Audio-visual speech separation (AVSS) refers to separating individual voice from an audio mixture of multiple simultaneous talkers by conditioning on visual features. For the AVSS task, visual features play an important role, based on which we manage to extract more effective visual features to improve the performance. In this paper, we propose a novel AVSS model that uses speech-related visual features for isolating the target speaker. Specifically, the method of extracting speech-related visual features has two steps. Firstly, we extract the visual features that contain speech-related information by learning joint audio-visual representation. Secondly, we use the adversarial training method to enhance speech-related information in visual features further. We adopt the time-domain approach and build audio-visual speech separation networks with temporal convolutional neural networks block.

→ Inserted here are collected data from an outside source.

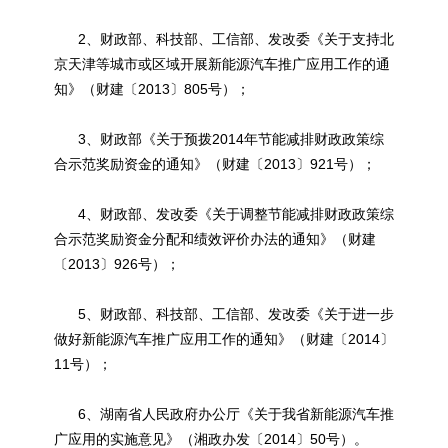
2、财政部、科技部、工信部、发改委《关于支持北
京天津等城市或区域开展
新能源
汽车推广应用工作的通
知》（财建〔2013〕805号）；
3、财政部《关于预拨2014年节能减排财政政策综
合示范奖励资金的通知》（财建〔2013〕921号）；
4、财政部、发改委《关于调整节能减排财政政策综
合示范奖励资金分配和绩效评价办法的通知》（财建
〔2013〕926号）；
5、财政部、科技部、工信部、发改委《关于进一步
做好
新能源
汽车推广应用工作的通知》（财建〔2014〕
11号）；
6、湖南省人民政府办公厅《关于我省
新能源
汽车推
广应用的实施意见》（湘政办发〔2014〕50号）。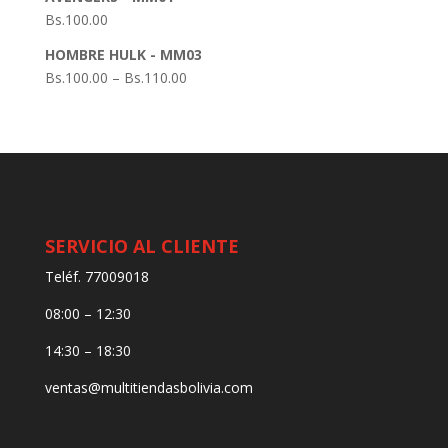
Bs.
100.00
HOMBRE HULK - MM03
Bs.
100.00
–
Bs.
110.00
SERVICIO AL CLIENTE
Teléf. 77009018
08:00 – 12:30
14:30 – 18:30
ventas@multitiendasbolivia.com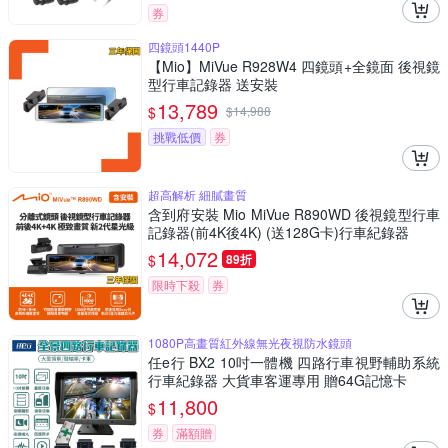
券
四鏡頭1440P
【Mio】MiVue R928W4 四鏡頭+全鏡面 後視鏡
型行車記錄器 送安裝
13,789
$
$
14,988
挑戰低價
券
超高解析 細膩畫質
含到府安裝 Mio MiVue R890WD 後視鏡型行車
記錄器(前4K後4K) (送128G卡)行車紀錄器
14,072
$
89折
限時下殺
券
1080P高畫質紅外線無光夜視防水鏡頭
任e行 BX2 10吋一體機 四路行車視野輔助系統
行車紀錄器 大貨車客運專用 贈64G記憶卡
11,800
$
券
滿額贈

Experiments on four audio-visual datasets, including GRID, TCD-TIMIT, AVSpeech, and LRS2, show that our model significantly outperforms previous state-of-the-art AVSS models. We also demonstrate that our model can achieve excellent speech separation performance in noisy realworld scenarios. Moreover, in order to alleviate the performance degradation of AVSS models caused by the missing of some video frames, we propose a training strategy, which makes our model robust when video frames are partially missing. The demo, code, and supplementary materials can be available at https://github.com/aispeech-lab/advr-avss.